Suspect in Goodkin fatal shooting captured in South Carolina

Tyler Terry

Eric Berger, Associate Editor

A suspect in the murder of Barbara Goodkin, a St. Louis Jewish woman, was arrested Monday morning in South Carolina, the Chester County Sheriff’s office announced.

More than 300 law enforcement officers, on the seventh day of a manhunt, surrounded an area in the northeast portion of the state where they believed Tyler Terry, 26, was hiding.

“Tyler Terry is in custody. No shots were fired by any party. Everyone (including Terry) is safe,” the sheriff’s office tweeted Monday morning.

South Carolina police also last week arrested Adrienne Simpson, 34, who traveled across the country with Terry. St. Louis County Prosecuting Attorney Wesley Bell charged them Monday with two counts of first-degree murder and 12 other felony counts.

On May 15, at around 10:51 p.m., Goodkin and her husband, Stanley, were shot while driving eastbound along the 8200 block of Delmar Boulevard, according to the University City Police Department.
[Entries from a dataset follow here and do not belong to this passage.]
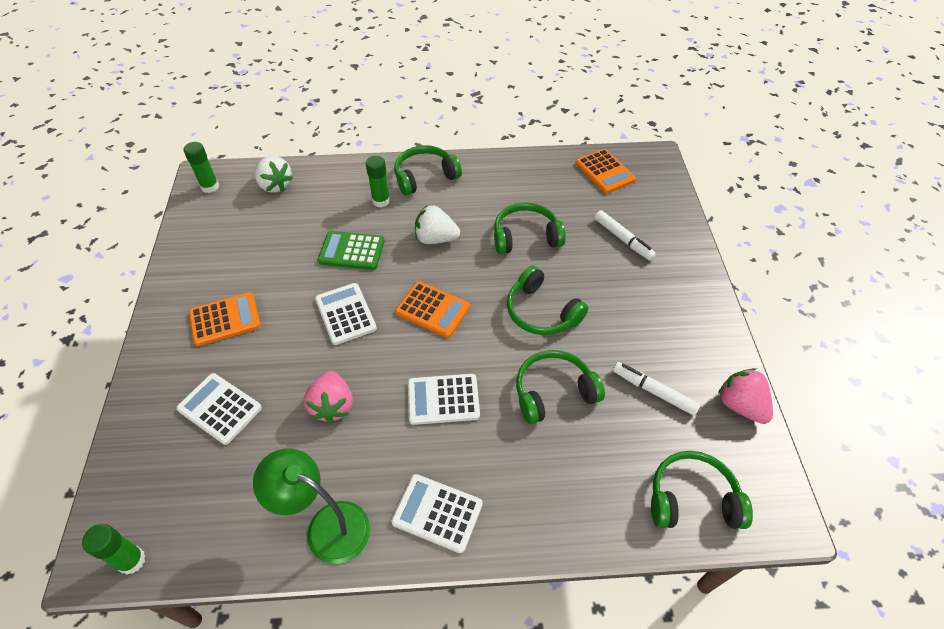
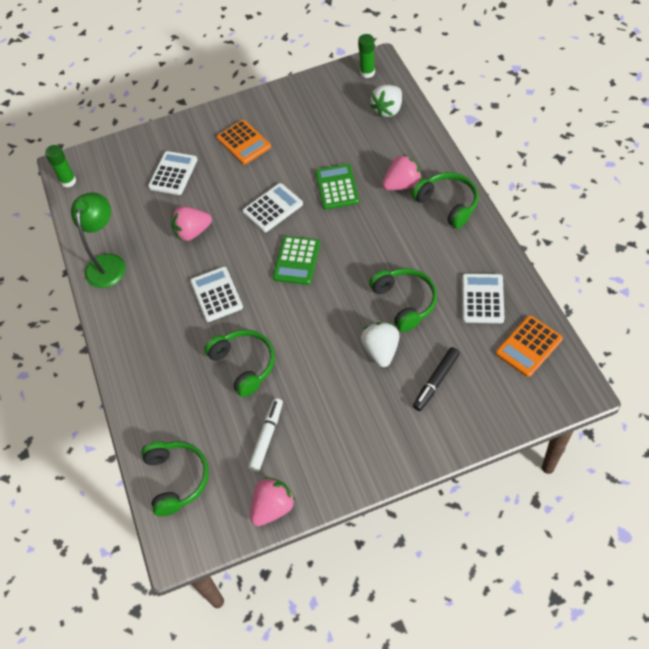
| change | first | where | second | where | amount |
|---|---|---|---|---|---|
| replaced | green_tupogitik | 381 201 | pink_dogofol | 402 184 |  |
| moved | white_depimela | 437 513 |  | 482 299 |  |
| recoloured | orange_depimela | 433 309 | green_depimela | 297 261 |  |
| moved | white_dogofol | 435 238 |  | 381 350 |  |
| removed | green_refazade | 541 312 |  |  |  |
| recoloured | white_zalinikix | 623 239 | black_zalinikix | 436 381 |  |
Stanley Goodkin, 74, was hit in the torso and leg but was able to drive to a hospital, from which he has since been released. Barbara Goodkin, 70, was shot in the head and died the next day.

About an hour after the Goodkins were shot, Dr. Sergei Zacharev was found dead in the parking lot outside Bonefish Grill in Brentwood. Investigators said there was a ballistics match between the two shootings and that they believed they were connected.

Goodkin, 70, was a member of Congregation B’nai Amoona and was preparing to begin volunteering as a docent at the St. Louis Kaplan Feldman Holocaust Museum once it reopens next year.

The museum and Jewish Federation of St. Louis provided funding for seven St. Louis area investigators to travel to South Carolina and assisted in the hunt for Terry.